SET UP FOR A LOW CUT TO PUT IT IN PLAY
2 There’s a reason the vast majority of PGA Tour players pick a low fade (curves left to right for right-handers) as their go-to drive. It usually doesn’t leave the fairway when they make a less-than-perfect swing. This shot is an especially good choice for most amateur players, because they’re accustomed to hitting bigger fades or slices. They just need to make a few adjustments to reduce the amount of curve and get it to fly lower -and safer. First, tee the ball so the top is just above the driver. Aim at the left edge of the fairway, open your stance slightly, and move a little closer to the ball. This combination will keep your arms closer to your body throughout the swing, which helps promote good sequencing so that the clubface isn’t shut in relation to the swing path at impact. Even if the ball flies a little too straight, you’ll find the left side of the fairway thanks to your aim. Just remember this one will run out a little.
“RESIST THE COMMON IMPULSE TO SWING THE DRIVER SOLELY WITH YOUR ARMS.”
SQUARE UP TO SAVE PAR
3 Anybody who saw Seve Ballesteros hit pitch shots knows he was a genius around the greens. His hands had a lot to do with that, but so did his understanding of good fundamentals. One thing he did will make your pitching game way more reliable. Instead of opening the clubface to loft the ball, keep it square to your target, and make sure the shaft always points at your sternum. From this setup, you can use the loft your wedge was designed with to get the ball up. The club should glide along the turf, instead of digging into it, and the ball will roll up the face.
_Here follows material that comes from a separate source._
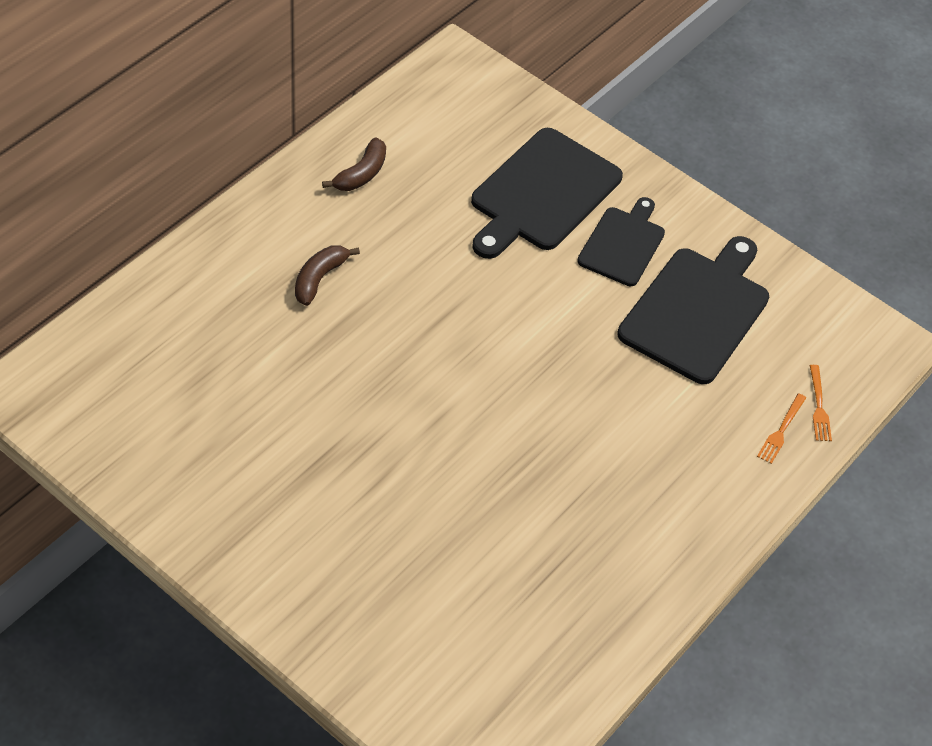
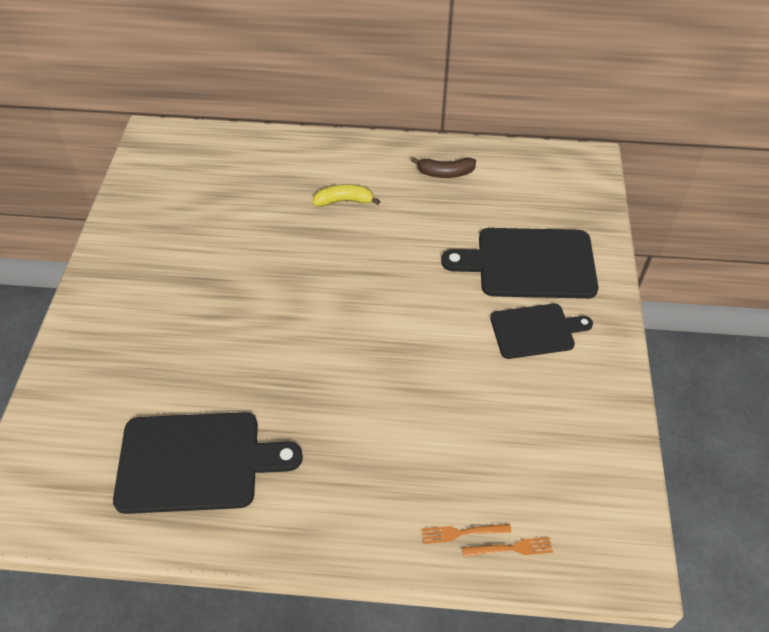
camera: 60 degrees right, 0 degrees up
brown banana [295,245,360,306] -> yellow banana [312,184,380,207]
black cutting board [617,236,769,384] -> black cutting board moved to [113,412,303,514]
orange fork [810,365,832,441] -> orange fork turned 150 degrees counterclockwise [462,537,553,557]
To hit it even higher—or to pitch from a bad lie in the rough—just open your stance and stand slightly farther away from the ball. When you stand farther away, the handle of the club is lower, and that increases the effective loft on the face. From there, swing along your shoulder line, and you’ll hit a good pitch every time—like Seve.
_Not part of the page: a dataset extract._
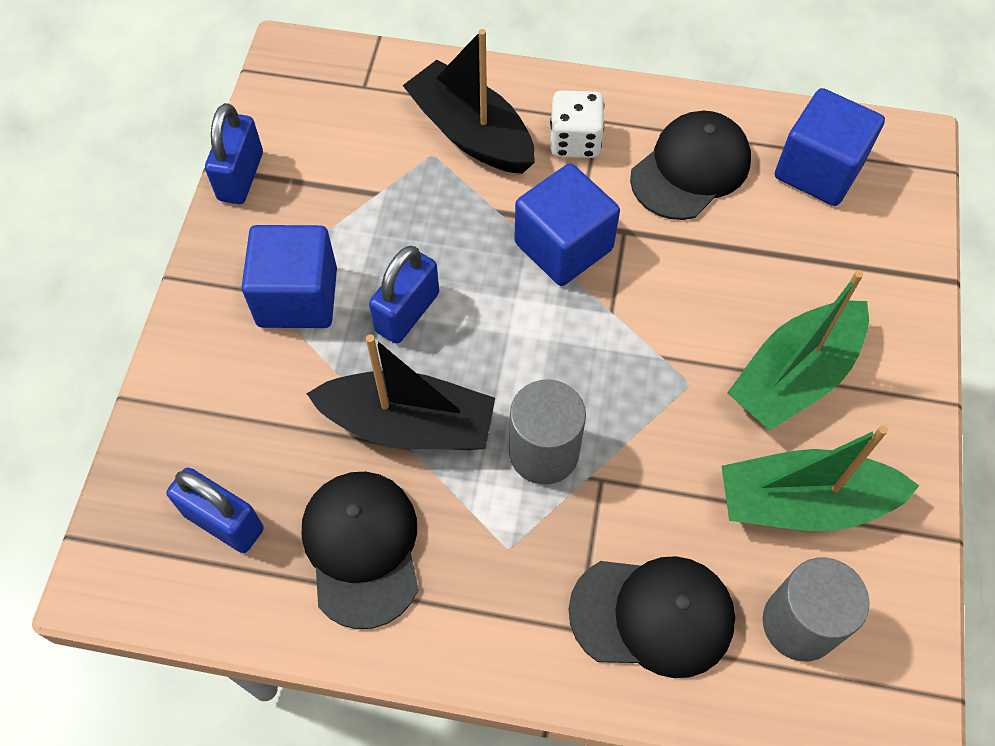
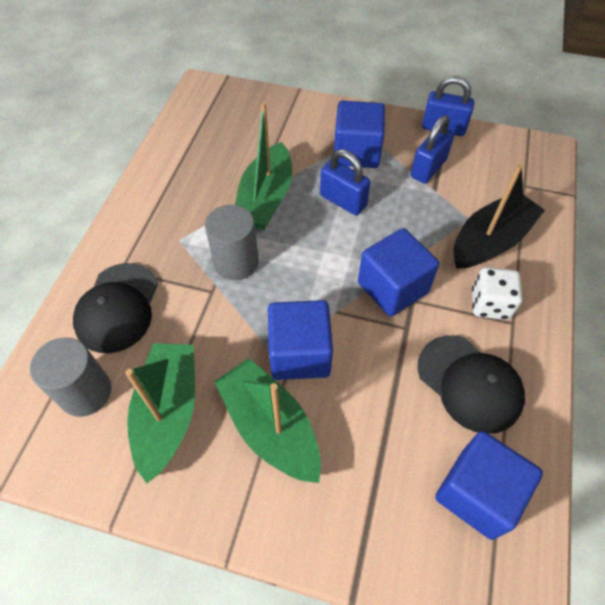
camera: 95 degrees right, 5 degrees down
blue padlock [166,467,264,553] -> blue padlock moved to [411,115,454,184]
black cap [302,472,418,629] -> none
black boat [306,334,495,450] -> green boat [235,102,292,230]
none -> blue cube [268,300,333,380]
“BE SURE TO AIM THE CLUBFACE BEFORE YOU TAKE YOUR GRIP AND STANCE.”
CONTROLLED BUNKER PLAY
USE LONGER CLUBS FOR LONG-RANGE SANDIES
4 When it comes to long bunker shots, many golfers struggle, because they never know how hard to swing or how much sand to take. But there’s a way to avoid the guesswork. When you’re outside 20 yards but in a greenside bunker, trade your sand wedge for a longer club and use the same technique you would for a short bunker shot. Start by opening the face of whatever club you’re using (9-iron, 8-iron, etc.) so it glides through the sand and under the ball. In case you forgot the other sand basics: Open your stance, dig in, strike the sand an inch or two behind the ball, and finish the swing. The longer the club, the farther the ball will travel, but it still should check up on the green. Getting up and down from the sand on the 18th for the win? Now that’s clutch!